SOURCE INFORMATION:

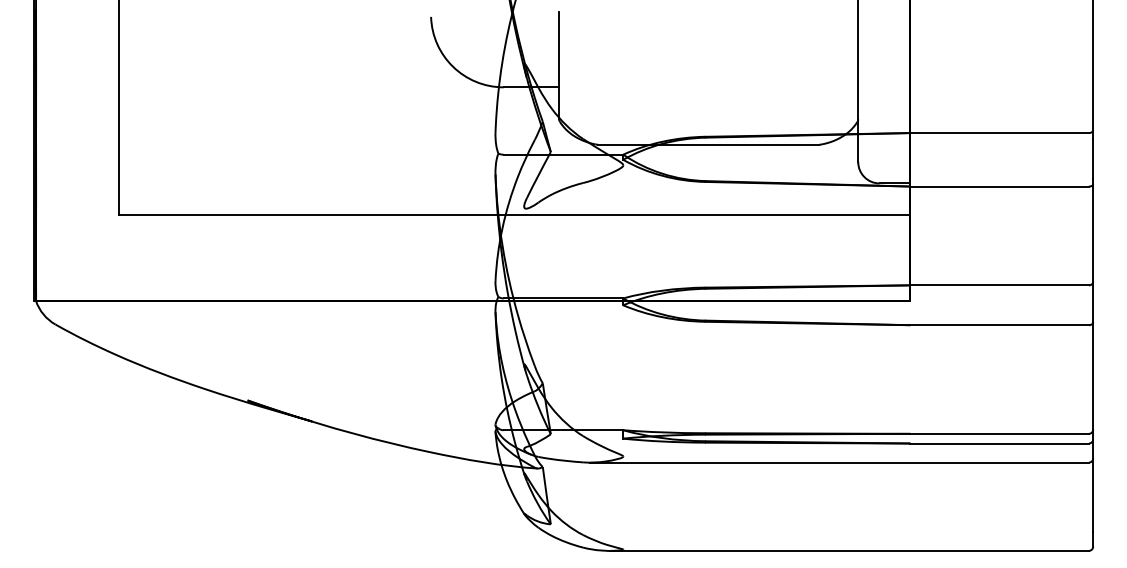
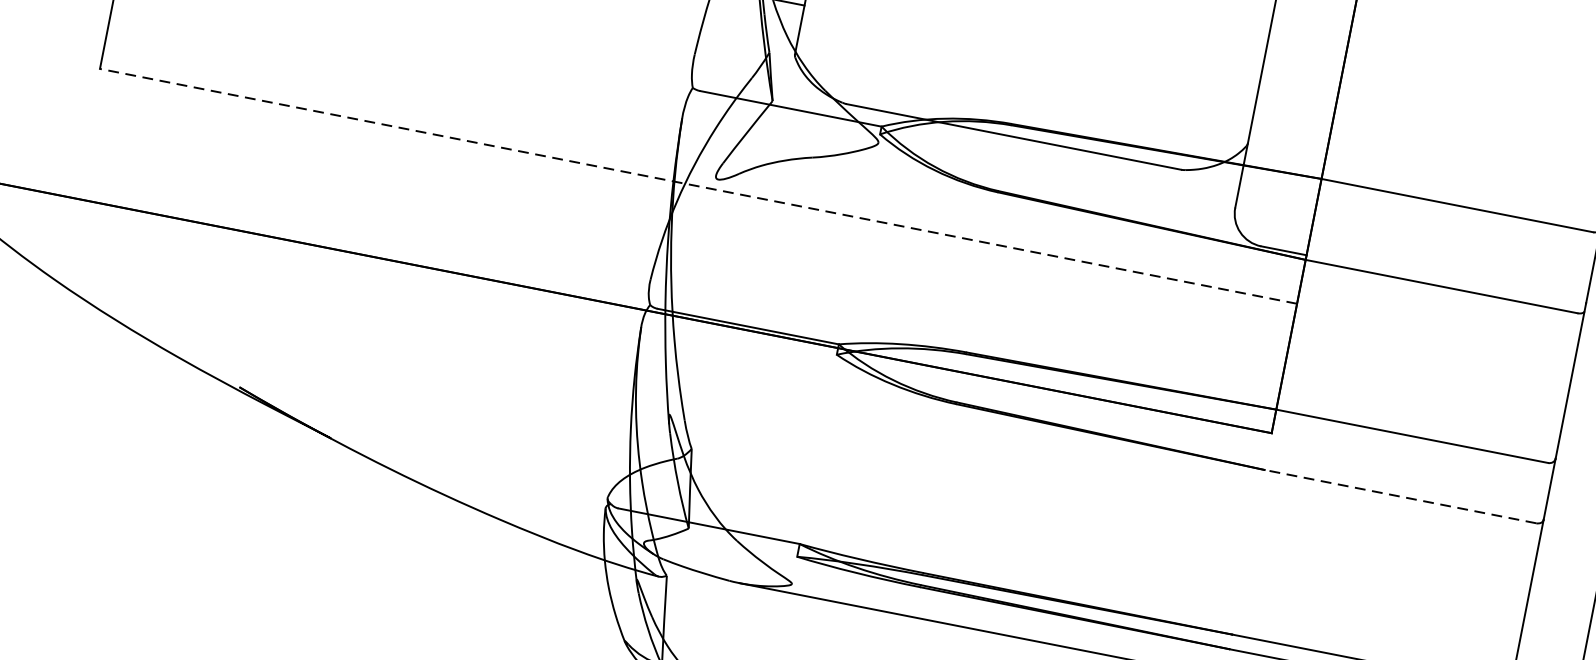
line: (513, 215) -> (697, 186), solid -> dashed
line: (999, 325) -> (1400, 497), solid -> dashed

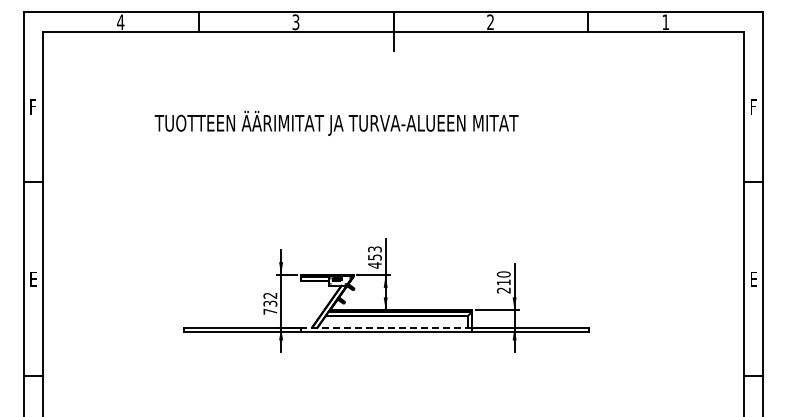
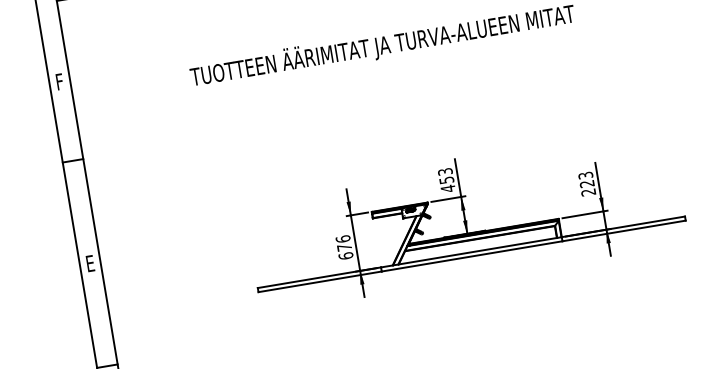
text: (503, 278) -> (586, 179), 210 -> 223
text: (270, 303) -> (344, 247), 732 -> 676
line: (386, 327) -> (471, 252), dashed -> solid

WORK REQUIRED: Print the material above word for word, and keep the pictures out of it.

EXERCISE RESPONSE:
line: (513, 215) -> (697, 186), solid -> dashed
line: (999, 325) -> (1400, 497), solid -> dashed

text: (503, 278) -> (586, 179), 210 -> 223
text: (270, 303) -> (344, 247), 732 -> 676
line: (386, 327) -> (471, 252), dashed -> solid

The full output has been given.